* Text block *
....................

Your Will is a fundamental pillar in protecting your assets. Engaging a wills solicitor in estate planning is vital to ensuring your financial intentions are honoured. Creating a Will provides certainty, and ensures your loved ones and family members are protected. Estate planning will also save you on certain expenses in the long term.

As experts in wills & estates and family law, we will enable you to create a comprehensive estate plan to achieve your goals.

What is estate planning?

Estate planning refers to creating a plan for your personal and financial affairs for when you pass away. Engaging an estate planning lawyer, you can make a plan for your assets including your savings, your home, your investments, and with extra planning, your superannuation.

Estate planning should include:

  • A Will
  • Power of Attorney
  • Enduring Guardianship
  • Superannuation death benefit nominations

The purpose of a will

A Will is a document which the law recognises as a means by which a person can give directions as to the distribution of their assets following their death.

....................

* The data *
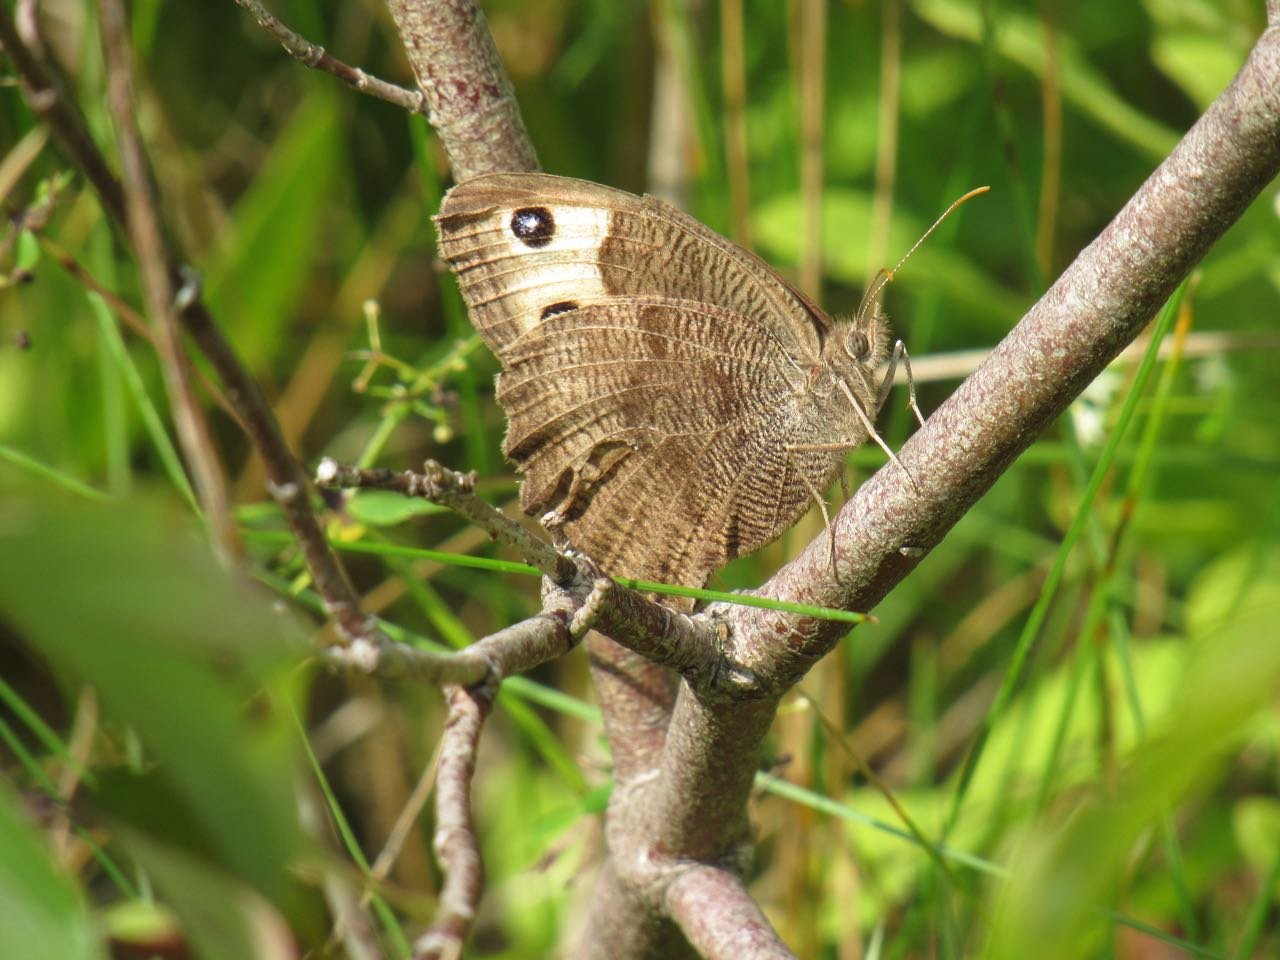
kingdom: Animalia
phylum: Arthropoda
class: Insecta
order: Lepidoptera
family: Nymphalidae
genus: Cercyonis
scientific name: Cercyonis pegala
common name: Common Wood-Nymph
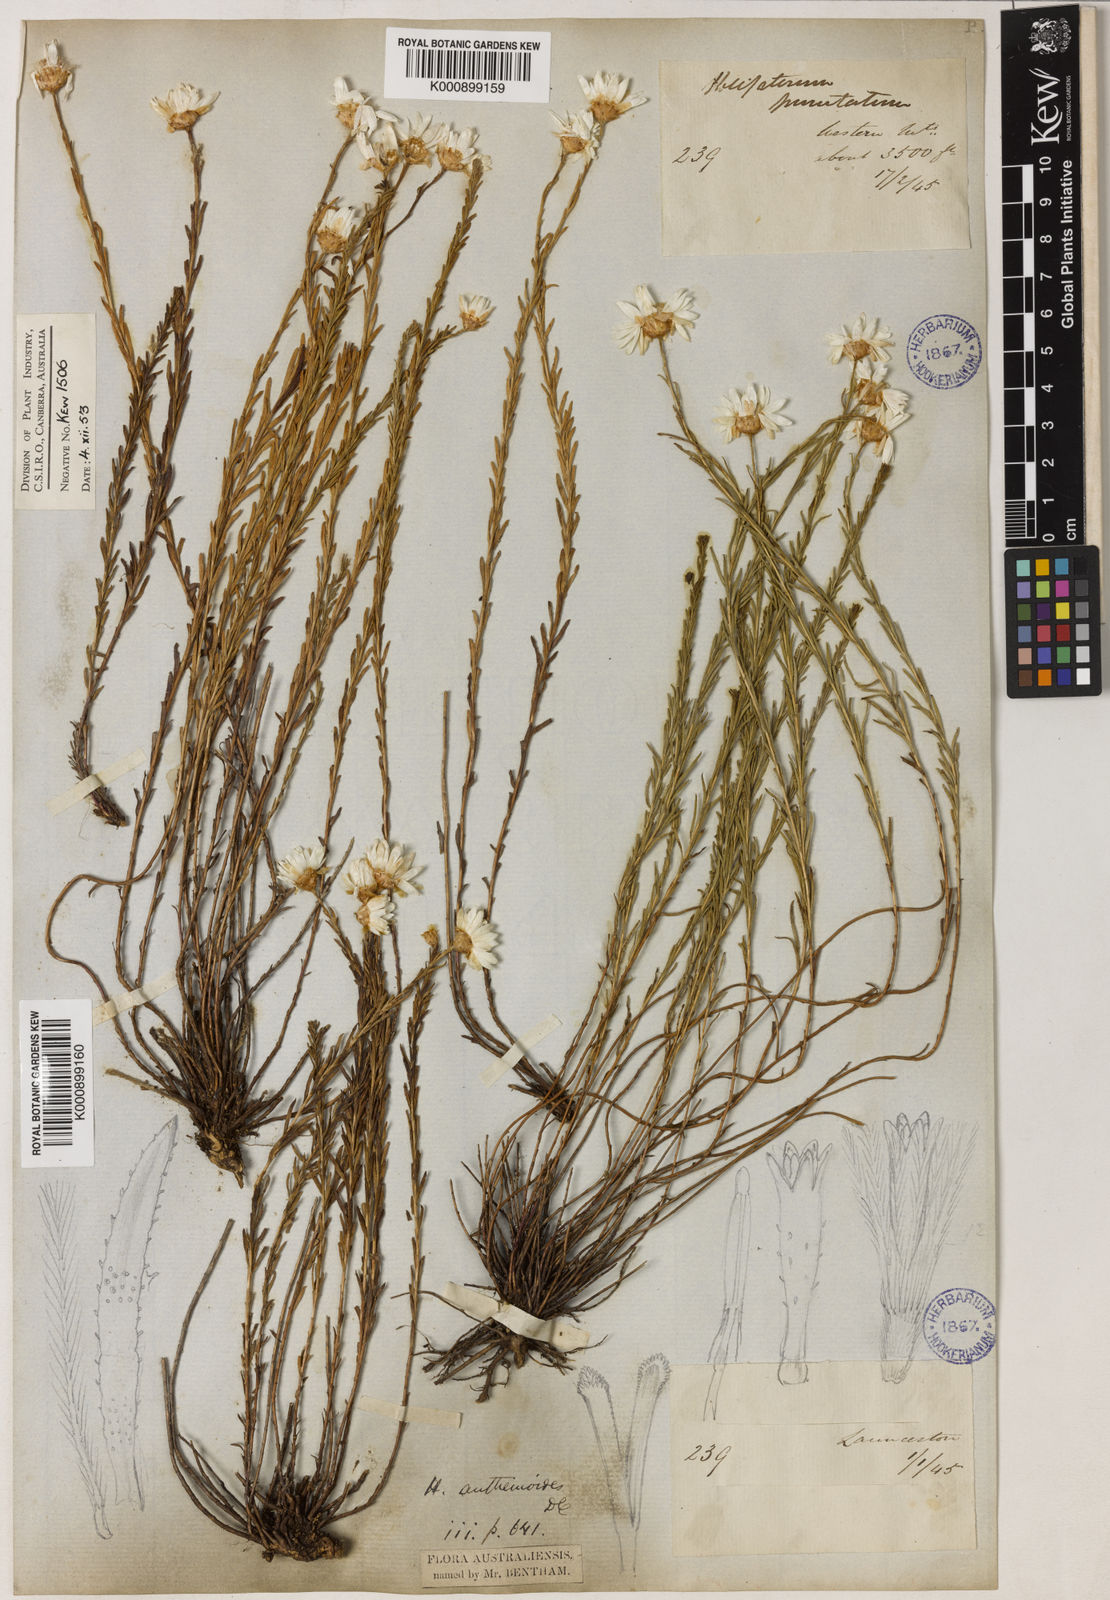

....................

* Set problem 1 *
Convert the part of the records that opens with the line containing "order: Lepidoptera" and runs through the end of the records into a numbered list, skipping any blank lines. Leave the pictures out.
* Set problem 2 *
Continue the text on estate planning from the point where it stops.
The estate planning text has no connection to the records.

* Written answer 1 *
1. order: Lepidoptera
2. family: Nymphalidae
3. genus: Cercyonis
4. scientific name: Cercyonis pegala
5. common name: Common Wood-Nymph

* Written answer 2 *
If you don’t have one in place, how your estate including your assets and debts will be distributed when you pass away is often uncertain. In the absence of a Will, the deceased is assumed to have died ‘intestate’. In this case, your assets will be distributed to your next of kin according to the rules of intestacy. This may include surviving relatives you may not have chosen to inherit your assets.

The legal requirements

In order to be deemed valid, a Will must:

  1. State that it is your final will, and revoke all previous wills
  2. Appoint at least one individual to be your executor/s
  3. Account for payment of funeral expenses and any debts
  4. Detail the distribution of your assets

About our will lawyer service

Our Wills are:

  • Prepared and written by expert lawyers
  • Legally sound
  • Easy and quick to create
  • Supported by advice from our friendly team

The role of the executor

An executor of a Will is the individual nominated to take care of a deceased person’s estate after they pass away.

The primary role of an executor is to represent the deceased’s interests and finalise their personal, financial and legal affairs.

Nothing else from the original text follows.